Market Overview 


The past 12 months has seen the global workforce forced to change it’s working practices drastically. These contingency plans are now the future of how asset managers will engage with their workforce as it has shown both productivity at work and a work-life balance can go hand-in-hand. There was a sense of apprehension about how 2021 would begin, with a lot of hiring being out on hold for the vast majority of 2020 and only ‘business-critical’ hires/projects being signed off. However, Bruin’s Project Change and Technology team have been inundated with new roles from the buy-side looking to scale up their change and transformation functions. The second half of 2020 saw that businesses were able to get people onboarded remotely, and this approach remains across the market and recruitment is no longer frozen.

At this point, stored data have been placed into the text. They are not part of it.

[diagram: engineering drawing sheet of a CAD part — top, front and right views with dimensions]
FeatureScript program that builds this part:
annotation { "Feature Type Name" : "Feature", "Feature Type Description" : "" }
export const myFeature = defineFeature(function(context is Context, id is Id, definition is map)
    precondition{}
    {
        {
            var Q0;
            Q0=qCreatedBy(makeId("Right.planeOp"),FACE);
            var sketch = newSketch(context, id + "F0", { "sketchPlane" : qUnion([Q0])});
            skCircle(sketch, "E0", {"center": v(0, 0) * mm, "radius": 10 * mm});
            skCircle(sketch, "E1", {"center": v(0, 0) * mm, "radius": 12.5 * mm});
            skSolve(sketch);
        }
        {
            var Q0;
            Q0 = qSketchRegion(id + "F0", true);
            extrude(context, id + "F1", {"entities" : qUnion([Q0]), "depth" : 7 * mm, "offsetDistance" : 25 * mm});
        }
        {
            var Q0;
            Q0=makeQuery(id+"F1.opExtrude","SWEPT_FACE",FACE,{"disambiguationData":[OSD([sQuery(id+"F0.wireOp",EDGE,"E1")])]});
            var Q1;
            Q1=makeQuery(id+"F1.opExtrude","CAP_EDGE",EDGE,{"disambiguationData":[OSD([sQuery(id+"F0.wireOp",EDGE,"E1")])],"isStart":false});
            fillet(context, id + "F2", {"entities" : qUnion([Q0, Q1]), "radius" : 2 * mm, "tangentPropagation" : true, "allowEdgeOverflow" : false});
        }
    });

The delay of changes to IR35 may have given some respite to contractors last year, but it has heavily impacted how the buy-side are engaging with temporary resources moving forward. Many contractors have been asked to either go permanent or switch to an inside IR35 contract or take a fixed term contract. We’ve seen the majority of our clients opt for fixed term contracts, giving people the financial benefits of permanent employment for a set number of months, replacing the traditional day rate method. Traditionally, FTCs weren’t seen as attractive, but clients have been forced to increase the salaries being offered to attract contractors.


Within the Projects & Change space specifically we have noted that strategic or transformation initiatives have been the main focus during the first quarter, with a high demand for change professionals with Target Operating Model design and business process mapping experience. With new digital working practices, the way asset managers deliver change is more important, so TOM design and implementation is at the forefront of any strategic change piece of work. Regulatory programmes still dominate the financial services market with LIBOR projects due to be delivered this year. We are also seeing high demand in Project Managers and Business Analysts with ESG experience, as asset manager adapt to their clients demands of more visibility around where their money is being invested.

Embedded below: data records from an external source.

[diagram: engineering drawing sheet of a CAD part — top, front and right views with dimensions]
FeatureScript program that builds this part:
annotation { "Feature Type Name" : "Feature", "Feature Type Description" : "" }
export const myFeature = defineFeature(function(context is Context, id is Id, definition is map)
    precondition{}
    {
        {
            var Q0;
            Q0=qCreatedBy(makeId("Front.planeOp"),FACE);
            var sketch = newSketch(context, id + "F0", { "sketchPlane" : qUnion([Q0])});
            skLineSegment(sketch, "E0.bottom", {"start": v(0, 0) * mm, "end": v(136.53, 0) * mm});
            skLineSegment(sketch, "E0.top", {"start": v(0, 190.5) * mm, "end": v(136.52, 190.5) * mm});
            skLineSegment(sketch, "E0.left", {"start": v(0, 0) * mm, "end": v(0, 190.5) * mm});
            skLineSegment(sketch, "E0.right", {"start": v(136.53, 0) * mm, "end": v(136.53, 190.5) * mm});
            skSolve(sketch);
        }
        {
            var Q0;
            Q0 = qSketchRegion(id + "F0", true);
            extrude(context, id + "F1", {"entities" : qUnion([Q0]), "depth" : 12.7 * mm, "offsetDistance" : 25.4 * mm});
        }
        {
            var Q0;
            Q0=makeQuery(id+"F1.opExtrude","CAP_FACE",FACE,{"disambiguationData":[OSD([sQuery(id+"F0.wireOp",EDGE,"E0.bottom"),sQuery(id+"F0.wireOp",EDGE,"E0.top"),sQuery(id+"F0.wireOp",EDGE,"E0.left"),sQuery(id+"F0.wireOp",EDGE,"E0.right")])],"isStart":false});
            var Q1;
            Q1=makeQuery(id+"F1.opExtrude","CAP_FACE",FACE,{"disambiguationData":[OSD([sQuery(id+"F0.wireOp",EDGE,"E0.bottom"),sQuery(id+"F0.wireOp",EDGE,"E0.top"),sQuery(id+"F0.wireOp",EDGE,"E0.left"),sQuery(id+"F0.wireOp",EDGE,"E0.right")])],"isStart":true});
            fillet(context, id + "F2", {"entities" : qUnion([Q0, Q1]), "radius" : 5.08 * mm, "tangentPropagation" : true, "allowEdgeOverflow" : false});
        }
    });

2021 has also seen buy-side vendors increasing their product offering in data management and analytics. Many of the big players in the market are offering front to back solutions either developing new tools or acquiring smaller vendors into their own product suite. This is so that asset managers can have a trading platform that enables them to better use the data they have and make more accurate trading decisions.


Technology transformation has been ever-present, with the buy-side increasingly trying to engage with their clients and customers through more digital mediums. The building of new websites, client portals and digital marketing are big themes as traditional fund managers aim to keep up with the more technologically advanced in the market. The majority of our clients are moving from on-prem to cloud with a high demand for people who have managed or worked on migrations.


We’ve seen a number of senior leadership roles throughout Q1, with asset managers looking for candidates to manage different change and technology functions. Due to a number of big projects being put on the backburners last year, and candidates reluctance to move, many of these big hires are now given the greenlight, such as Heads of Change, Programme Directors, Heads of Development and Technical Leadership. Many clients are looking for technical leaders to help build bespoke, in-house platforms that will reduce asset managers reliance on vendor tools.



Our prediction for the rest of the year is that the recruitment market across the buy-side will remain buoyant. The changes in IR35 mean that some of the contractors that are still weighing up their options will be forced to choose as the deadline approaches. There will be a large saturation in the market, with many contractors finishing at the end of March. With more strong candidates to choose from, clients will be more picky when it comes to selecting candidates and we have seen that this has slightly lengthened interview processes.


The same demand for regulatory change professionals will remain, as new asset managers continue to operate in a heavily regulated market. The same is said for technologists, with financial services companies increasing their offering to a new generation of investor who operate in the modern digital world. The impetuous on building in-house software as opposed to buying third party will only increase the need for software engineers across financial services.